Exercise directions: Quote the text read from each of the records below word for word, in order, without the picture markers.

▼

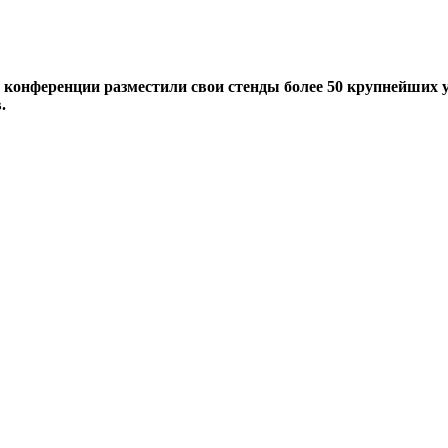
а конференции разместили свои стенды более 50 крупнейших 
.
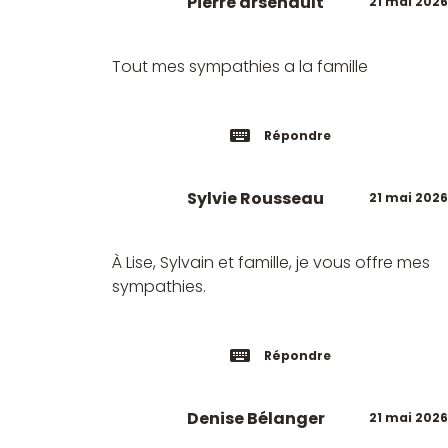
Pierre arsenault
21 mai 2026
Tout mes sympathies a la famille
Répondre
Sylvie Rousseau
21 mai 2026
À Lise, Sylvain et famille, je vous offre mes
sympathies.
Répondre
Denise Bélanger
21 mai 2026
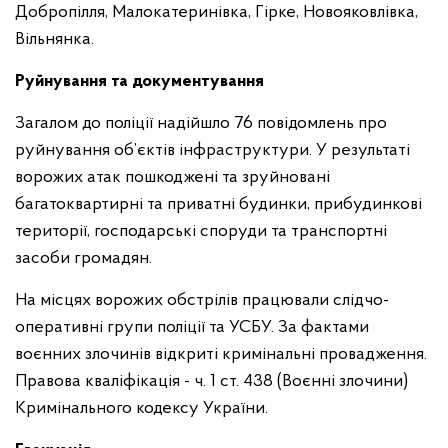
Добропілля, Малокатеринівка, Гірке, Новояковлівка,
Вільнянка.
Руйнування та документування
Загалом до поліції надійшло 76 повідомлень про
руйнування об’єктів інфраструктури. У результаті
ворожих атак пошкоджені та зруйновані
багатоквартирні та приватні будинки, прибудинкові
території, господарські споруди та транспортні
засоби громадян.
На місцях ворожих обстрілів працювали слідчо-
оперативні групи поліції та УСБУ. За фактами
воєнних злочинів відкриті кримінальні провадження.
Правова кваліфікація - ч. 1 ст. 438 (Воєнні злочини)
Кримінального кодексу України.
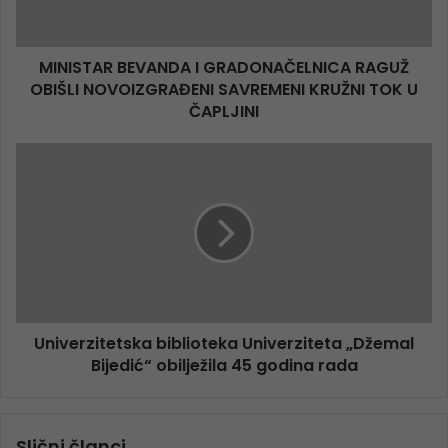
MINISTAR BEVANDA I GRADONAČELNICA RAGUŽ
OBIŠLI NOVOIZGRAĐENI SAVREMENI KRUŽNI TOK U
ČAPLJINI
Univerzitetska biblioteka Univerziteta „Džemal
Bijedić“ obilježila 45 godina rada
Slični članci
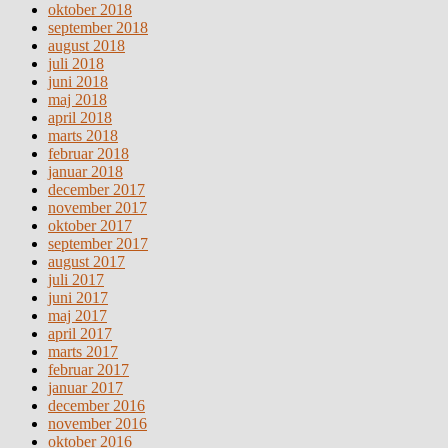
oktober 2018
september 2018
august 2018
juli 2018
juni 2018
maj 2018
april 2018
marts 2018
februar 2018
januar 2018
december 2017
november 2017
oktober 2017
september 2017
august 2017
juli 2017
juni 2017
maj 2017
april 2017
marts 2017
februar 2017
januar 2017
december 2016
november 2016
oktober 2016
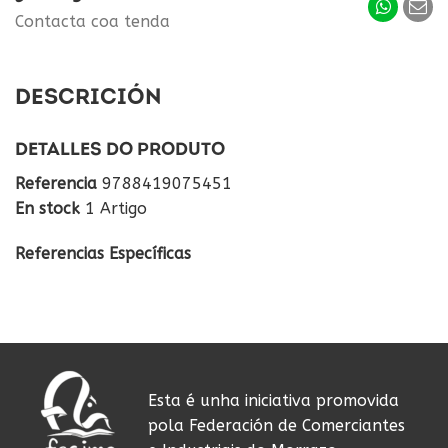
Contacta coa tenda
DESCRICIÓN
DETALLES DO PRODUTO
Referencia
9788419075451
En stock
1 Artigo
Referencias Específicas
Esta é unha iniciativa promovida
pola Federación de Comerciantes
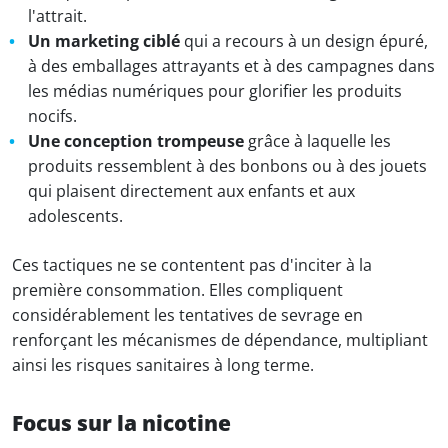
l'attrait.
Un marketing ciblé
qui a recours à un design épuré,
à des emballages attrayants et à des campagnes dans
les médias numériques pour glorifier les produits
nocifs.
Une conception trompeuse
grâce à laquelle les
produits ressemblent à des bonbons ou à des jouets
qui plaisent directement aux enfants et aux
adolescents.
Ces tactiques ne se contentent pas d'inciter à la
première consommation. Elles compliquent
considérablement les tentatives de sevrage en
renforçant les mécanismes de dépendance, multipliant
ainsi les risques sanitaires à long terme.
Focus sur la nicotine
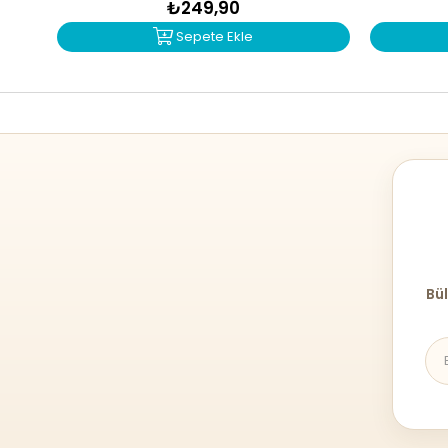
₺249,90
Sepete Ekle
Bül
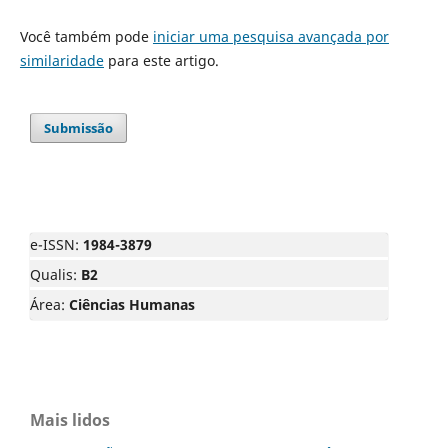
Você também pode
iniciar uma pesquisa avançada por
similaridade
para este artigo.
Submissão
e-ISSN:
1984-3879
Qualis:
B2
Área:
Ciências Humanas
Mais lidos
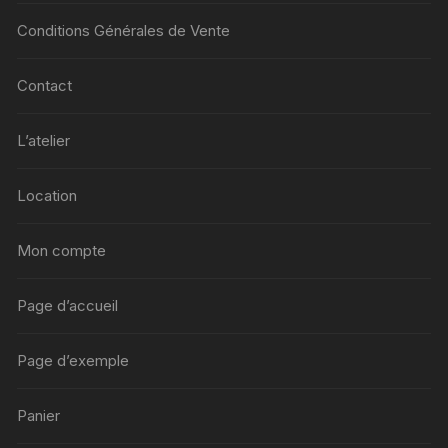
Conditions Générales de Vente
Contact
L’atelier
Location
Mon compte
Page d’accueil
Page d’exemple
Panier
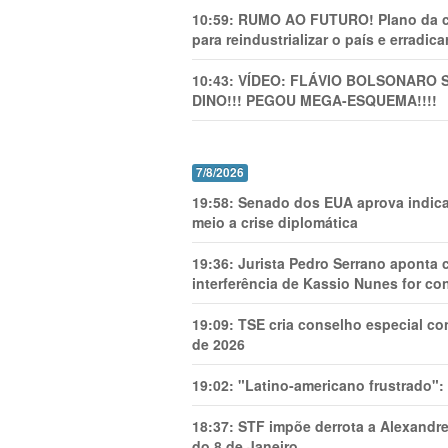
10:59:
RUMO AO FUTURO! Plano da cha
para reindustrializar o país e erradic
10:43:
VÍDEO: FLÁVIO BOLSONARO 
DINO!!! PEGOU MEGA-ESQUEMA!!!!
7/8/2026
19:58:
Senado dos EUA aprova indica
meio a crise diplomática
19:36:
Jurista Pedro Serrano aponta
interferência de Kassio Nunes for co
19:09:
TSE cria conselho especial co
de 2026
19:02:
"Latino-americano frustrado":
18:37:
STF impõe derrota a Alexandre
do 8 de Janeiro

▲

Exercise result:
а конференции разместили свои стенды более 50 крупнейших 
.
Pierre arsenault
21 mai 2026
Tout mes sympathies a la famille
Répondre
Sylvie Rousseau
21 mai 2026
À Lise, Sylvain et famille, je vous offre mes
sympathies.
Répondre
Denise Bélanger
21 mai 2026
Добропілля, Малокатеринівка, Гірке, Новояковлівка,
Вільнянка.
Руйнування та документування
Загалом до поліції надійшло 76 повідомлень про
руйнування об’єктів інфраструктури. У результаті
ворожих атак пошкоджені та зруйновані
багатоквартирні та приватні будинки, прибудинкові
території, господарські споруди та транспортні
засоби громадян.
На місцях ворожих обстрілів працювали слідчо-
оперативні групи поліції та УСБУ. За фактами
воєнних злочинів відкриті кримінальні провадження.
Правова кваліфікація - ч. 1 ст. 438 (Воєнні злочини)
Кримінального кодексу України.
MINISTAR BEVANDA I GRADONAČELNICA RAGUŽ
OBIŠLI NOVOIZGRAĐENI SAVREMENI KRUŽNI TOK U
ČAPLJINI
Univerzitetska biblioteka Univerziteta „Džemal
Bijedić“ obilježila 45 godina rada
Slični članci
oktober 2018
september 2018
august 2018
juli 2018
juni 2018
maj 2018
april 2018
marts 2018
februar 2018
januar 2018
december 2017
november 2017
oktober 2017
september 2017
august 2017
juli 2017
juni 2017
maj 2017
april 2017
marts 2017
februar 2017
januar 2017
december 2016
november 2016
oktober 2016
Contacta coa tenda
DESCRICIÓN
DETALLES DO PRODUTO
Referencia
9788419075451
En stock
1 Artigo
Referencias Específicas
Esta é unha iniciativa promovida
pola Federación de Comerciantes
l'attrait.
Un marketing ciblé
qui a recours à un design épuré,
à des emballages attrayants et à des campagnes dans
les médias numériques pour glorifier les produits
nocifs.
Une conception trompeuse
grâce à laquelle les
produits ressemblent à des bonbons ou à des jouets
qui plaisent directement aux enfants et aux
adolescents.
Ces tactiques ne se contentent pas d'inciter à la
première consommation. Elles compliquent
considérablement les tentatives de sevrage en
renforçant les mécanismes de dépendance, multipliant
ainsi les risques sanitaires à long terme.
Focus sur la nicotine
₺249,90
Sepete Ekle
Bül
Você também pode
iniciar uma pesquisa avançada por
similaridade
para este artigo.
Submissão
e-ISSN:
1984-3879
Qualis:
B2
Área:
Ciências Humanas
Mais lidos
Conditions Générales de Vente
Contact
L’atelier
Location
Mon compte
Page d’accueil
Page d’exemple
Panier
10:59:
RUMO AO FUTURO! Plano da cha
para reindustrializar o país e erradic
10:43:
VÍDEO: FLÁVIO BOLSONARO 
DINO!!! PEGOU MEGA-ESQUEMA!!!!
7/8/2026
19:58:
Senado dos EUA aprova indica
meio a crise diplomática
19:36:
Jurista Pedro Serrano aponta
interferência de Kassio Nunes for co
19:09:
TSE cria conselho especial co
de 2026
19:02:
"Latino-americano frustrado":
18:37:
STF impõe derrota a Alexandre
do 8 de Janeiro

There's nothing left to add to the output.